The poetic and pneumatic opening of the soul reveals the divine reality from the direction of the “Beginning” and from the “Beyond.” The “Beyond” refers to Plato’s symbol of experience of the transcendent Good beyond existence and essence, which moves the soul away from the world of shadows and ignorance. The experience of divine reality in the “Beginning” is symbolized in the language of cosmogonies which extend in their historical range from the cosmogonic myths of Egypt and Mesopotamia, to the account of creation in Genesis and the formulation of the Gospel of John that “In the beginning was the Word.” The “Beyond” is a symbol which articulates the experience of divine reality beyond the world of immanent existence.

Thus, in the Christian experience of the Gospel of John, the “Word” of the “Beginning” is identified with the Word of Christ who manifests the movement of the word from the Beyond.59 In this manner, Voegelin identifies the equivalence of the reality experienced in philosophy with the reality experienced in the Gospels and does not accept the conventional opposition between reason and revelation. Analyzed on the level of experience, noetic theophany articulates an aspect of the same divine reality expressed in the pneumatic symbols of Moses, the Prophets, and the Gospels.6 Accordingly, Voegelin emphasizes the compatibility of historical consciousness in the noetic theophany of Plato with the pneumatic theophany of St. Paul. In the Christian epoch pneumatic theophany is marked by a further differentiation of the directional movement of history in the eschatological view of the immortality of man. “Faith in Christ means responsive participation in the same divine pneuma that was active in the Jesus who appeared in the vision [of St. Paul] as the Resurrected Lord.61

“LEAP‑IN‑BEING:‑ Bergson observed that the passage from the closed to the open soul is not an advance of degrees, but a “sudden leap” into a different order of consciousness. 62 In Order and History, Voegelin has called this phenomenon the “leap in‑being:” those historical moments when a new truth about God and, in consequence, a fuller understanding of man and history is discovered. When a “leap‑in‑being” occurs,

Not only will the unseemly symbols be rejected, but man will turn away from the world and society as the source of misleading analogy. He will experience a turning around, the Platonic periagoge, an inversion or conversion toward the true source of order. And this turning around, this conversion, results in more than an increase in knowledge concerning the order of being; it is a change in the order itself. For the participation in being changes its structure when it becomes emphatically a partnership with God, while the participation in mundane being recedes to second rank. The more perfect attunement to being through conversion is not an increase on the same scale but a qualitative leap. And when this conversion befalls a society, the converted community will experience itself as qualitatively different from all other societies that have not taken the leap.63

Such a qualitative spiritual irruption occurred when Israel discovered itself as a community of chosen people of God, living in the historical present under God. The Israelites were conscious of themselves as having been taken up from among the other cultures whose symbols were expressive of a compact consciousness of participation in being, and made God’s special people. In this sense, they constituted a theopolity, or city of God, whose historical traditions began with a revelation of a transcendent God whose love for Israel as a people is visible in the history of Israel. The historical consciousness of Israel did not remain static, but became a stratum of historical consciousness which lay in the background of further development. In the Christian epoch,

When the distinctions are more fully developed, as they were by St. Augustine, the history of Israel will then become a phase in the historia sacra, in church history, as distinguished from the profane history in which empires rise and fall. Hence, the emphatic partnership with God removes a society from the rank of profane existence and constitutes it as the representative of the civitas Dei in historical existence.64

Voegelin calls this process of movement, from compact to generalized insight, the process of “differentiation.”

◆ **Data section**:
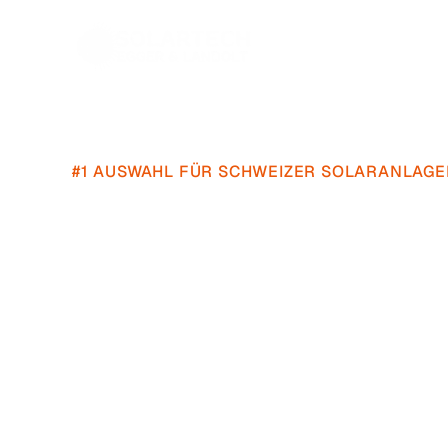
#1 AUSWAHL FÜR SCHWEIZER SOLARANLAG
Dauerhaft
wenig
Unabhängig
lebe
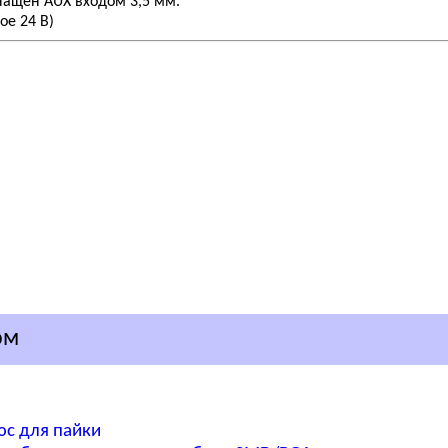
нащен AUX входом 3,5 мм.
е 24 В)
ом
юс для пайки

◆ **Apply what you read**:
(1) Reproduce the part of the text on Voegelin starting with "The poetic and" and going on through "of immanent existence.".
(2) According to the text on Voegelin, noetic theophany articulates an aspect of the same divine reality as certain pneumatic symbols. List whose pneumatic symbols these are.
The material has nothing to do with the text on Voegelin.

◆ **Results**:
(1)
The poetic and pneumatic opening of the soul reveals the divine reality from the direction of the “Beginning” and from the “Beyond.” The “Beyond” refers to Plato’s symbol of experience of the transcendent Good beyond existence and essence, which moves the soul away from the world of shadows and ignorance. The experience of divine reality in the “Beginning” is symbolized in the language of cosmogonies which extend in their historical range from the cosmogonic myths of Egypt and Mesopotamia, to the account of creation in Genesis and the formulation of the Gospel of John that “In the beginning was the Word.” The “Beyond” is a symbol which articulates the experience of divine reality beyond the world of immanent existence.

(2)
- Moses
- the Prophets
- the Gospels